Da qui nasce il cortocircuito che mina la credibilità dell’intero sistema. Se la giustizia è “cosa loro”, allora non può essere imparziale. E se chi amministra la giustizia utilizza le aule giudiziarie per fare campagna politica contro una riforma, la distanza tra potere e cittadino si fa abisso. Non si tratta di discutere nel merito della separazione delle carriere – tema complesso e divisivo – ma del principio di fondo: chi amministra la giustizia non può, nello stesso luogo in cui giudica, fare propaganda per difendere la propria posizione corporativa.
Le “giornate della giustizia” vengono presentate come iniziative culturali, ma la maschera regge poco.

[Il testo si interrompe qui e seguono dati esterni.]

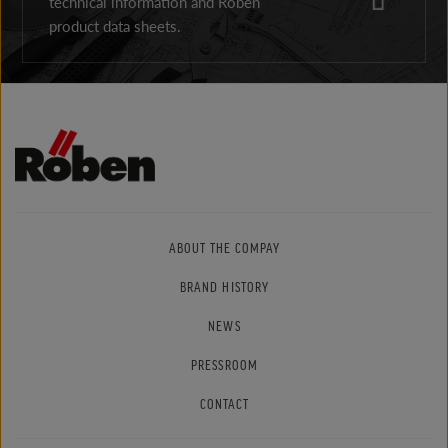
technical information and Röben
product data sheets.
ABOUT THE COMPAY
BRAND HISTORY
NEWS
PRESSROOM
CONTACT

Sono comizi travestiti da dibattiti, con un messaggio chiaro: la giustizia deve restare così com’è, perché così conviene a chi la esercita. Eppure, se c’è un terreno su cui la magistratura dovrebbe mostrare trasparenza e autocritica, è proprio quello delle proprie responsabilità. Gli errori giudiziari, le carriere che non si separano, la mancanza di sanzioni disciplinari, il sistema di autogoverno che da anni si trascina tra scandali e correntismi: temi che non trovano spazio nelle “giornate”, ma che toccano da vicino la fiducia dei cittadini.
La giustizia non è un patrimonio privato. È un bene pubblico, fragile, che vive solo di fiducia. Ogni volta che un magistrato confonde la toga con un simbolo di appartenenza e il tribunale con il proprio salotto, quella fiducia si incrina. Ed è un danno che nessuna riforma, per quanto ben scritta, potrà più riparare.
Se i tribunali sono davvero “casa loro”, allora i cittadini sono già fuori. E in un Paese democratico, una giustizia senza cittadini dentro è una giustizia che ha smarrito sé stessa.